▶ SHORT PROBLEM A: In the review of Twelfth Night, which actor is cast as Feste?
▶ SHORT PROBLEM B: Using the review of Twelfth Night, say whether each statement agrees with it: (i) the production was staged at Teviot House; (ii) Francesca Sellors plays Viola; (iii) the reviewer finds the ensemble's opposite-gender playing subtle throughout. For each, answer yes or no and quote the review's deciding words.

▶ EXCERPT:

+--

Twelfth Night
★★★★☆ Cleanly put
Teviot House: Tue 21 – Sat 25 March 2017
Review by Thom Dibdin
Solidly performed and cleverly directed, there is much to enjoy about Edinburgh University Shakespeare Company’s lucid production of Twelfth Night at Teviot House to Saturday.
This is already a comedy which uses gender and cross dressing to drive the plot when shipwrecked twin Viola dresses up as her brother (who she believes drowned), and director Lauren Stockless makes clever use of this in both her casting and her directorial choices.
First of all, however, it is important to acknowledge the clarity with which the thoroughly convoluted plot is delivered.
Viola, now calling herself Cesario, starts working for Duke Orsino, acting as his go-between in his wooing of pious and recently bereaved Olivia. But while Olivia rejects Orsino’s advances out of hand, she believes Olivia’s fiction and falls for her as Cesario.
This being a proper love triangle, Viola’s own eye now turns towards Orsino but, as she is in the guise of Cesario, she can’t declare her love. She does, however, drop more than enough hints in the cut and the thrust of Shakespeare’s wordplay to indicate that all is not as it might seem.
All three are played with strength and in service of the plot. Olivia Evershed’s Viola turns into a callow Cesario. Evershed makes it easy to believe Cesario’s witty tongue and the attractiveness of his self-deprecating attitude.
commanding presence
Francesca Sellors is a stately Olivia. She has a commanding presence and, if her falling for Cesario is on the speedy side, you get the idea that she feels has met her equal and wants matters resolved as quickly as possible.
Ben Schofield’s Orsino is clearly not her equal. Infatuated, arrogant and lax enough in love to entrust his entreaties to another, Schofield’s Orsino has the presence and wit you would expect of a Duke, but lacks the depth of character for someone who would come up to to Olivia’s exacting standards.
Having got the emotional heart of the play clear and firmly established, Stockless is free to weave the rest of it up tight.
Her first small stroke of genius is the gender-blind casting of Kathryn Salmond as Feste, the itinerant Fool who functions as the audience’s eyes and ears, and is free to deflate the egos of all around him.
Salmond plays Feste exceptionally well, speaking his witty, tongue-twisting and deliberately obfuscating lines and quips with a clarity that aids the understanding but does not force the comedy. Crucially, self-identification is normalised as the mode of judging the gender of a character, thanks to her physically confident, very masculine presence.
gender blurring
The gender blurring is perhaps a bit too tacky further down the cast. All the ensemble play the opposite gender and there is an element of comic drag-king act to some of the performances where a more subtle approach would have been more effective.

+--

▶ DATA EXCERPT:
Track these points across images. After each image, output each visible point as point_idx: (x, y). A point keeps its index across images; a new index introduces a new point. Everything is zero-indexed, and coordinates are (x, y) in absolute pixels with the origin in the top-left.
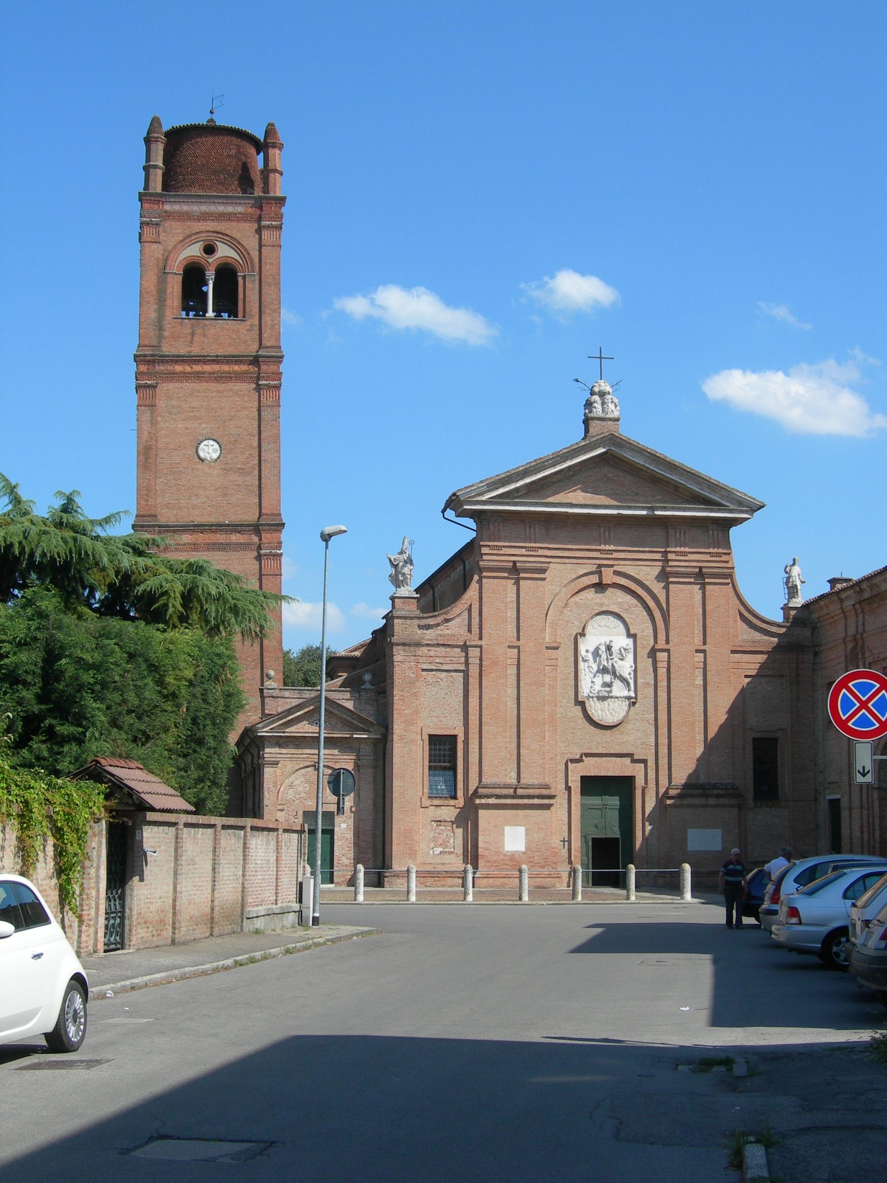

+--

▶ EXPECTED ANSWER A: Kathryn Salmond.

▶ EXPECTED ANSWER B:
(i) Yes: "Teviot House: Tue 21 – Sat 25 March 2017"
(ii) No: "Francesca Sellors is a stately Olivia."
(iii) No: "there is an element of comic drag-king act to some of the performances where a more subtle approach would have been more effective."